I’ve often heard people use iterative and incremental interchangeably in an agile context, and if I’m being honest I have often mixed up these terms myself. Mike Cohn does a great job explaining the difference using sculpting as an analogy, and till recently his example was the clearest I knew of when thinking of iterative versus incremental.
That changed last Friday as I was looking through the stories my team will build in the upcoming sprints as there are two pieces of work that we’ll be doing that are great examples of building iteratively, and incrementally.
A quick English definition of both words is helpful before we go any further.
- iterate:to say or do again and again
- increment:the action or process of increasing especially in quantity or value
In software terms – you iterate when you take a feature, and improve it successively, while an increment is delivering a feature, and then adding another one, and then another one, and so on.
In my example – we’re going to build a request submission process that requires approval and will trigger emails. Everyone has likely experience with this because they are one of the most common type of processes, and the end state is usually a process where you submit a request, it goes for approval, and upon approval it gets created, and alongside emails are triggered at every step.

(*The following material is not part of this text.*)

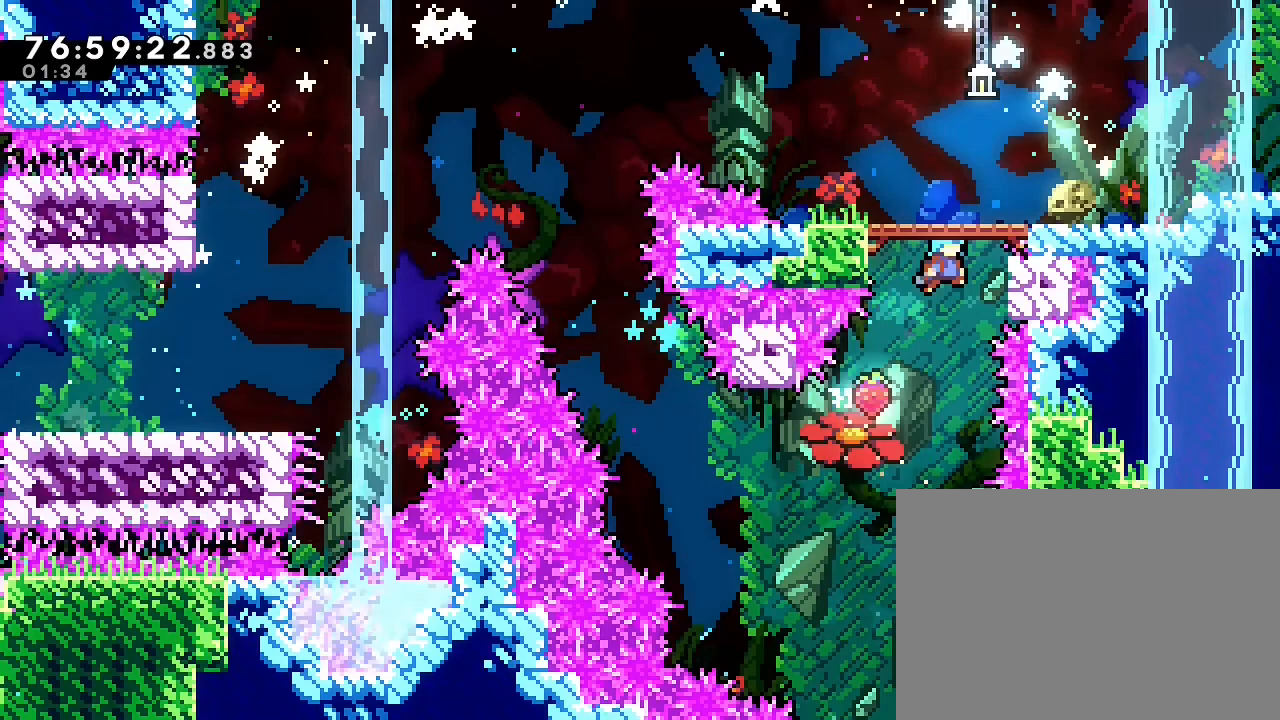
{"dt_ms": 500, "buttons": [], "left_stick": "up", "right_stick": "center", "events": [[200, "A", "up"], [300, "A", "down"], [300, "left_stick", "up"], [500, "A", "up"]]}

This is what it would look like in a simple graphical manner:
The request creation process is iterative because we will first build something without any logic – everything gets approved, then we go back and add some logic, and allow approvals only, and finally, we add in the capability of rejection as well. This is an iterative process – we are making progress through successive refinement as Mike Cohn describes it.
The email process is incremental because each email notification is complete in its own right – the wording, branding, timing, recipient – everything is delivered fully at one go, and you don’t need to revisit a previously built email in the process of building the second one.
Agile development is both iterative, and incremental, and to some degree you can argue both sides on what is iterative versus incremental on almost everything. But I do believe this is a good example to illustrate the difference between the two, and how someone might decide whether their work is iterative or incremental.